What you will do ▸ Copy out all the lines of the data precisely, omitting any pictures.

Dataset entries:
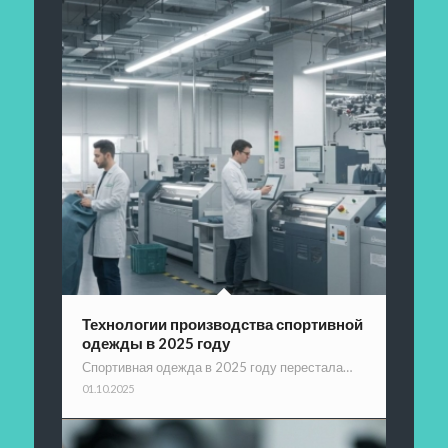
Технологии производства спортивной
одежды в 2025 году
Спортивная одежда в 2025 году перестала…
01.10.2025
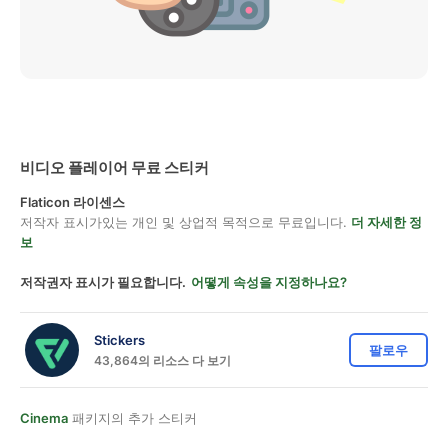
비디오 플레이어 무료 스티커
Flaticon 라이센스
저작자 표시가있는 개인 및 상업적 목적으로 무료입니다.
더 자세한 정
보
저작권자 표시가 필요합니다.
어떻게 속성을 지정하나요?
Stickers
팔로우
43,864의 리소스 다 보기
Cinema
패키지의 추가 스티커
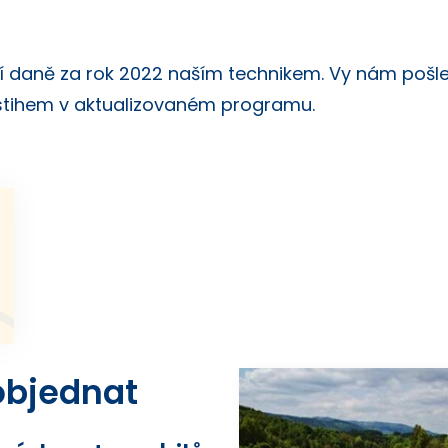
ní daně za rok 2022 naším technikem. Vy nám poš
stihem v aktualizovaném programu.
 objednat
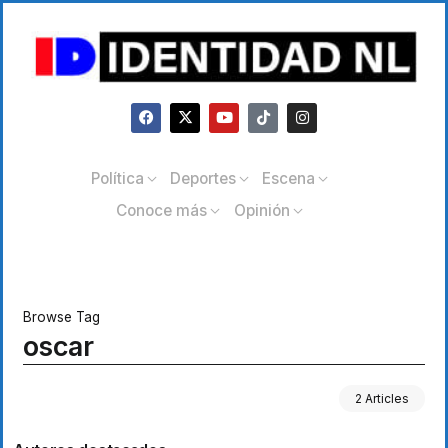
Política
Deportes
Escena
Conoce más
Opinión
Browse Tag
oscar
2 Articles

Solution to this exercise ▸
Технологии производства спортивной
одежды в 2025 году
Спортивная одежда в 2025 году перестала…
01.10.2025
비디오 플레이어 무료 스티커
Flaticon 라이센스
저작자 표시가있는 개인 및 상업적 목적으로 무료입니다.
더 자세한 정
보
저작권자 표시가 필요합니다.
어떻게 속성을 지정하나요?
Stickers
팔로우
43,864의 리소스 다 보기
Cinema
패키지의 추가 스티커
ní daně za rok 2022 naším technikem. Vy nám poš
stihem v aktualizovaném programu.
 objednat
Política
Deportes
Escena
Conoce más
Opinión
Browse Tag
oscar
2 Articles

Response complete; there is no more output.